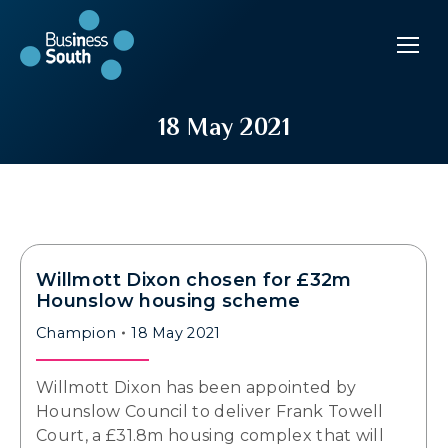
18 May 2021
Willmott Dixon chosen for £32m
Hounslow housing scheme
Champion
18 May 2021
Willmott Dixon has been appointed by
Hounslow Council to deliver Frank Towell
Court, a £31.8m housing complex that will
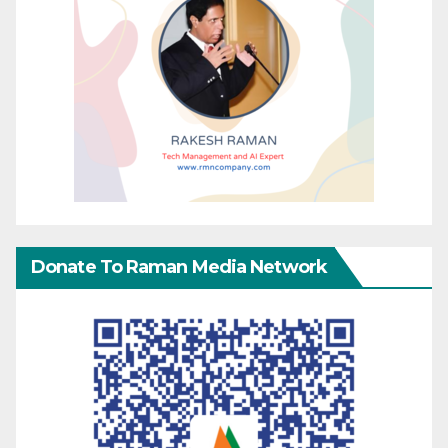
Donate To Raman Media Network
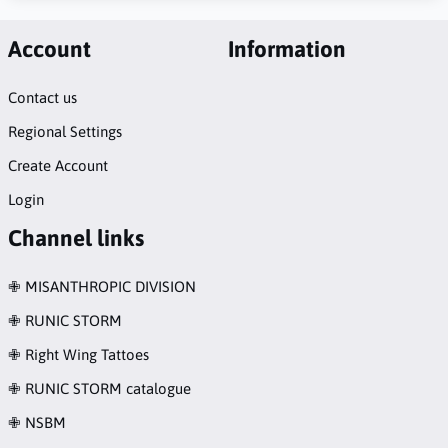
Account
Information
Contact us
Regional Settings
Create Account
Login
Channel links
✙ MISANTHROPIC DIVISION
✙ RUNIC STORM
✙ Right Wing Tattoes
✙ RUNIC STORM catalogue
✙ NSBM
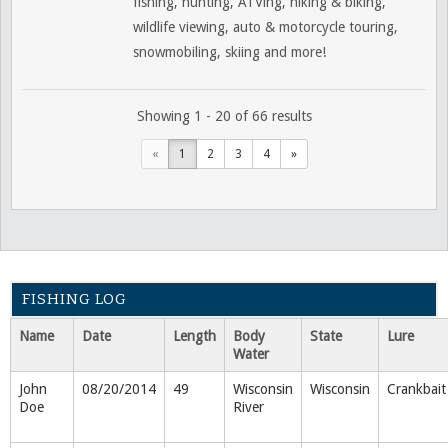
fishing, hunting, ATVing, hiking & biking,
wildlife viewing, auto & motorcycle touring,
snowmobiling, skiing and more!
Showing 1 - 20 of 66 results
«
1
2
3
4
»
FISHING LOG
Name
Date
Length
Body
State
Lure
Water
John
08/20/2014
49
Wisconsin
Wisconsin
Crankbait
Doe
River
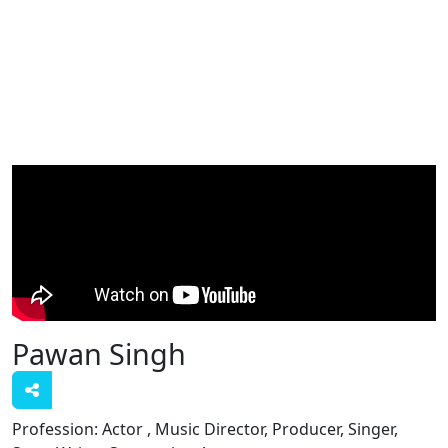
Pawan Singh
Profession:
Actor , Music Director, Producer, Singer,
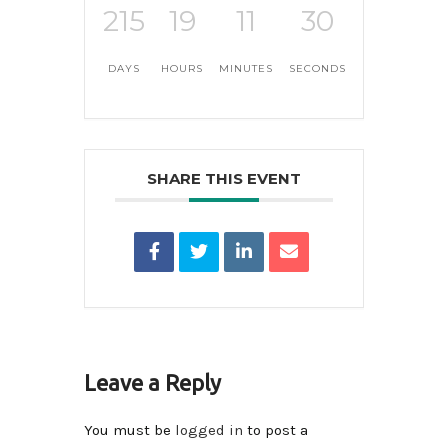
215
19
11
30
DAYS
HOURS
MINUTES
SECONDS
SHARE THIS EVENT
Leave a Reply
You must be
logged in
to post a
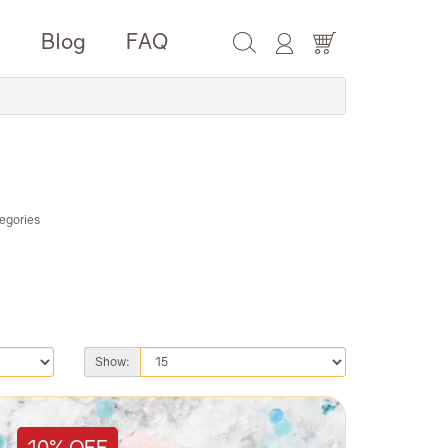
e
Blog
FAQ
egories
Show:
10% OFF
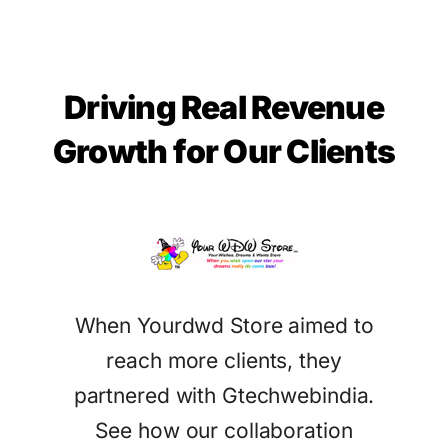
Driving Real Revenue
Growth for Our Clients
When Yourdwd Store aimed to
tract
Ga
reach more clients, they
eir
Gtec
partnered with Gtechwebindia.
ices.
sea
See how our collaboration
attr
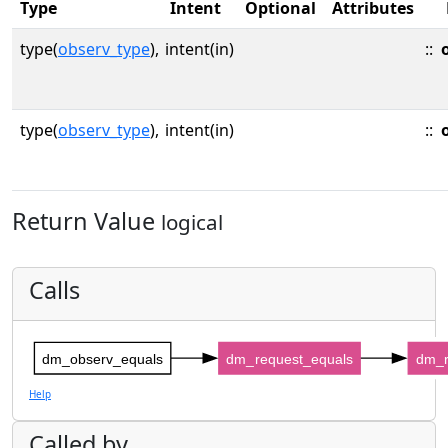
Type
Intent
Optional
Attributes
type(
observ_type
),
intent(in)
::
type(
observ_type
),
intent(in)
::
Return Value
logical
Calls
dm_observ_equals
dm_request_equals
dm_r
Help
Called by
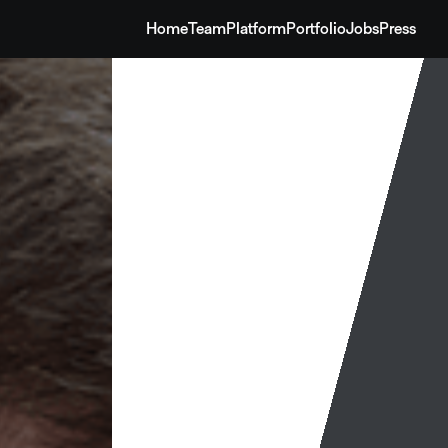
Home
Team
Platform
Portfolio
Jobs
Press
Home
Team
Platform
Portfolio
Jobs
Press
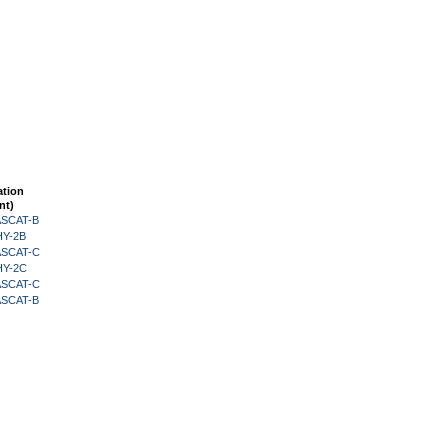
ation
nt)
 ASCAT-B
HY-2B
 ASCAT-C
HY-2C
 ASCAT-C
 ASCAT-B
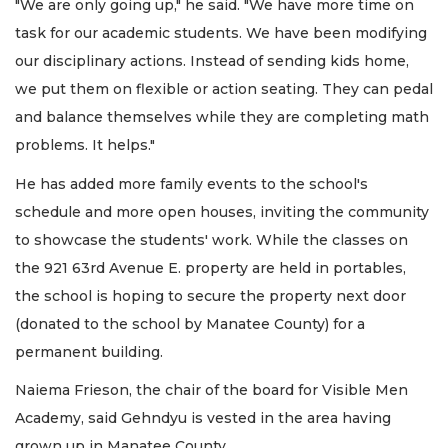
"We are only going up," he said. "We have more time on
task for our academic students. We have been modifying
our disciplinary actions. Instead of sending kids home,
we put them on flexible or action seating. They can pedal
and balance themselves while they are completing math
problems. It helps."
He has added more family events to the school's
schedule and more open houses, inviting the community
to showcase the students' work. While the classes on
the 921 63rd Avenue E. property are held in portables,
the school is hoping to secure the property next door
(donated to the school by Manatee County) for a
permanent building.
Naiema Frieson, the chair of the board for Visible Men
Academy, said Gehndyu is vested in the area having
grown up in Manatee County.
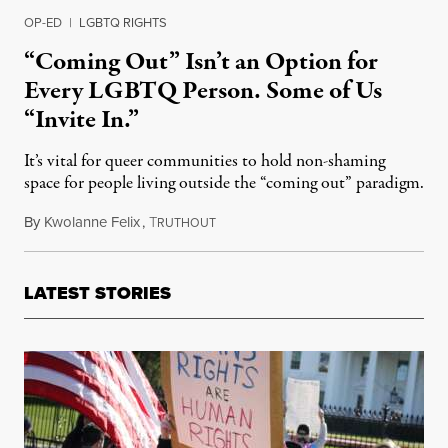
OP-ED
|
LGBTQ RIGHTS
“Coming Out” Isn’t an Option for
Every LGBTQ Person. Some of Us
“Invite In.”
It’s vital for queer communities to hold non-shaming
space for people living outside the “coming out” paradigm.
By
Kwolanne Felix
,
T
October 14, 2023
RUTHOUT
LATEST STORIES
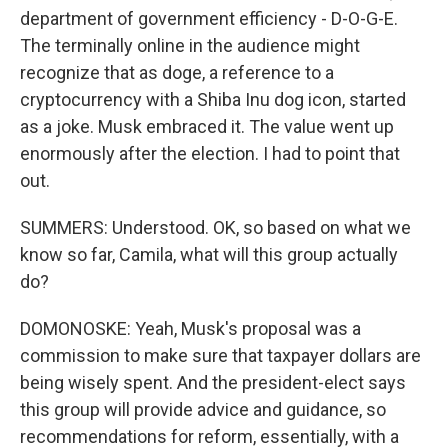
department of government efficiency - D-O-G-E.
The terminally online in the audience might
recognize that as doge, a reference to a
cryptocurrency with a Shiba Inu dog icon, started
as a joke. Musk embraced it. The value went up
enormously after the election. I had to point that
out.
SUMMERS: Understood. OK, so based on what we
know so far, Camila, what will this group actually
do?
DOMONOSKE: Yeah, Musk's proposal was a
commission to make sure that taxpayer dollars are
being wisely spent. And the president-elect says
this group will provide advice and guidance, so
recommendations for reform, essentially, with a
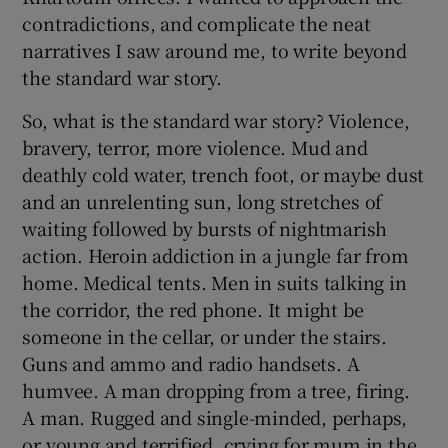
contradictions, and complicate the neat
narratives I saw around me, to write beyond
the standard war story.
So, what is the standard war story? Violence,
bravery, terror, more violence. Mud and
deathly cold water, trench foot, or maybe dust
and an unrelenting sun, long stretches of
waiting followed by bursts of nightmarish
action. Heroin addiction in a jungle far from
home. Medical tents. Men in suits talking in
the corridor, the red phone. It might be
someone in the cellar, or under the stairs.
Guns and ammo and radio handsets. A
humvee. A man dropping from a tree, firing.
A man. Rugged and single-minded, perhaps,
or young and terrified, crying for mum in the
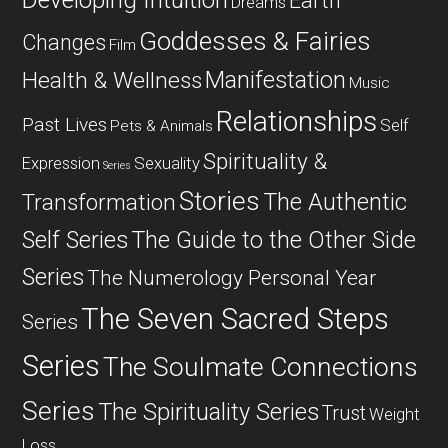
Developing Intuition
Earth
Dreams
Goddesses & Fairies
Changes
Film
Manifestation
Health & Wellness
Music
Relationships
Past Lives
Self
Pets & Animals
Spirituality &
Expression
Sexuality
Series
Stories
The Authentic
Transformation
Self Series
The Guide to the Other Side
Series
The Numerology Personal Year
The Seven Sacred Steps
Series
Series
The Soulmate Connections
Series
The Spirituality Series
Trust
Weight
Loss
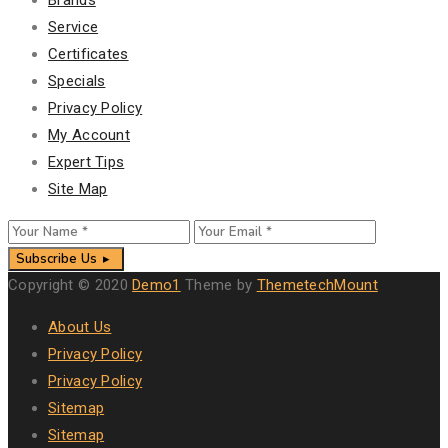
Service
Certificates
Specials
Privacy Policy
My Account
Expert Tips
Site Map
Subscribe Us
Copyright © 2020
Demo1
Theme by
ThemetechMount
About Us
Privacy Policy
Privacy Policy
Sitemap
Sitemap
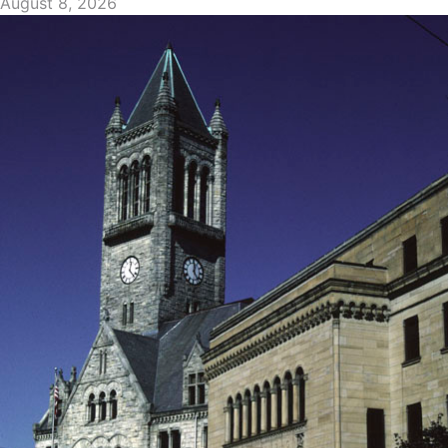
August 8, 2026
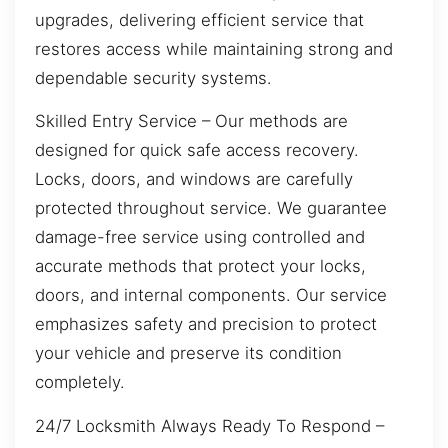
upgrades, delivering efficient service that
restores access while maintaining strong and
dependable security systems.
Skilled Entry Service – Our methods are
designed for quick safe access recovery.
Locks, doors, and windows are carefully
protected throughout service. We guarantee
damage-free service using controlled and
accurate methods that protect your locks,
doors, and internal components. Our service
emphasizes safety and precision to protect
your vehicle and preserve its condition
completely.
24/7 Locksmith Always Ready To Respond –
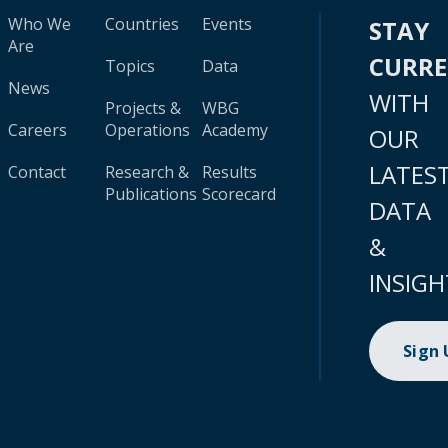
Who We
Countries
Events
STAY
Are
CURR
Topics
Data
News
WITH
Projects &
WBG
Careers
Operations
Academy
OUR
LATES
Contact
Research &
Results
Publications
Scorecard
DATA
&
INSIGH
Sign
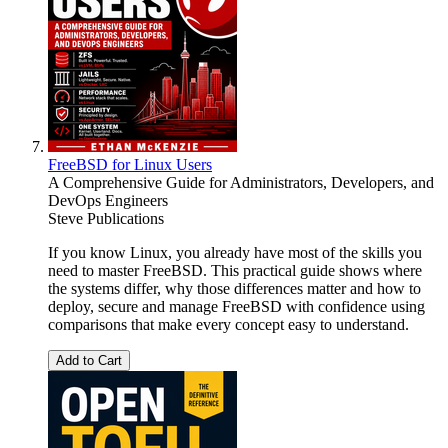
FreeBSD for Linux Users
A Comprehensive Guide for Administrators, Developers, and
DevOps Engineers
Steve Publications
If you know Linux, you already have most of the skills you
need to master FreeBSD. This practical guide shows where
the systems differ, why those differences matter and how to
deploy, secure and manage FreeBSD with confidence using
comparisons that make every concept easy to understand.
Add to Cart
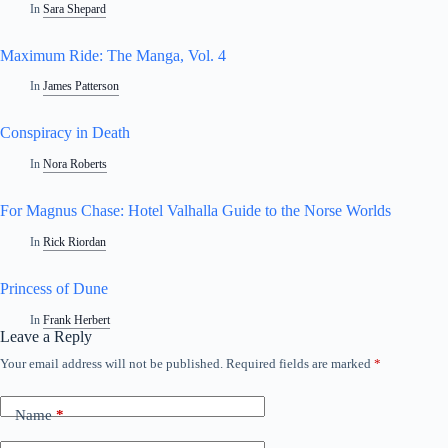
In
Sara Shepard
Maximum Ride: The Manga, Vol. 4
In
James Patterson
Conspiracy in Death
In
Nora Roberts
For Magnus Chase: Hotel Valhalla Guide to the Norse Worlds
In
Rick Riordan
Princess of Dune
In
Frank Herbert
Leave a Reply
Your email address will not be published.
Required fields are marked
*
A
l
t
Name
*
e
r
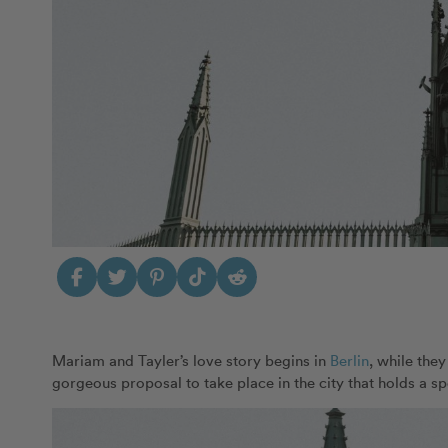
Mariam and Tayler’s love story begins in
Berlin
, while the
gorgeous proposal to take place in the city that holds a spe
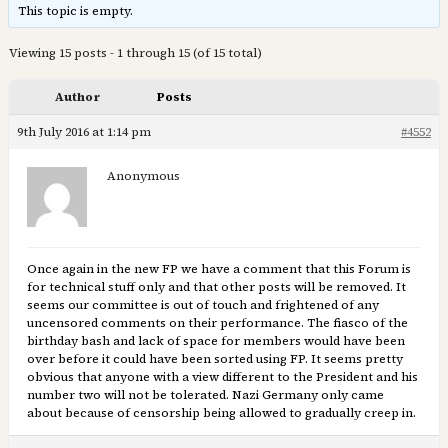
This topic is empty.
Viewing 15 posts - 1 through 15 (of 15 total)
Author
Posts
9th July 2016 at 1:14 pm
#4552
Anonymous
Once again in the new FP we have a comment that this Forum is
for technical stuff only and that other posts will be removed. It
seems our committee is out of touch and frightened of any
uncensored comments on their performance. The fiasco of the
birthday bash and lack of space for members would have been
over before it could have been sorted using FP. It seems pretty
obvious that anyone with a view different to the President and his
number two will not be tolerated. Nazi Germany only came
about because of censorship being allowed to gradually creep in.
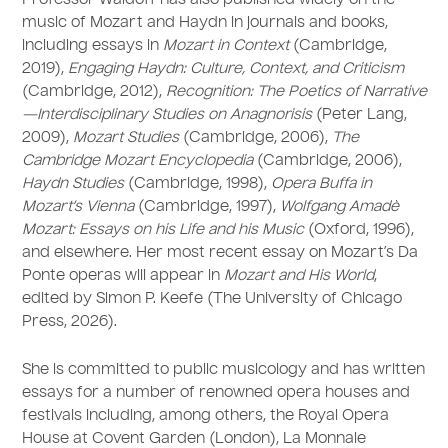
Professor Waldoff has also published widely on the
music of Mozart and Haydn in journals and books,
including essays in
Mozart in Context
(Cambridge,
2019),
Engaging Haydn: Culture, Context, and Criticism
(Cambridge, 2012),
Recognition: The Poetics of Narrative
—Interdisciplinary Studies on Anagnorisis
(Peter Lang,
2009),
Mozart Studies
(Cambridge, 2006),
The
Cambridge Mozart Encyclopedia
(Cambridge, 2006),
Haydn Studies
(Cambridge, 1998),
Opera Buffa in
Mozart’s Vienna
(Cambridge, 1997),
Wolfgang Amadè
Mozart: Essays on his Life and his Music
(Oxford, 1996),
and elsewhere. Her most recent essay on Mozart’s Da
Ponte operas will appear in
Mozart and His World
,
edited by Simon P. Keefe (The University of Chicago
Press, 2026).
She is committed to public musicology and has written
essays for a number of renowned opera houses and
festivals including, among others, the Royal Opera
House at Covent Garden (London), La Monnaie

···

* **Aim of the task**
Return each line in the records above that contains the string "said", treating uppercase and lowercase letters as different.

* **Task result**
"We are only going up," he said. "We have more time on
Academy, said Gehndyu is vested in the area having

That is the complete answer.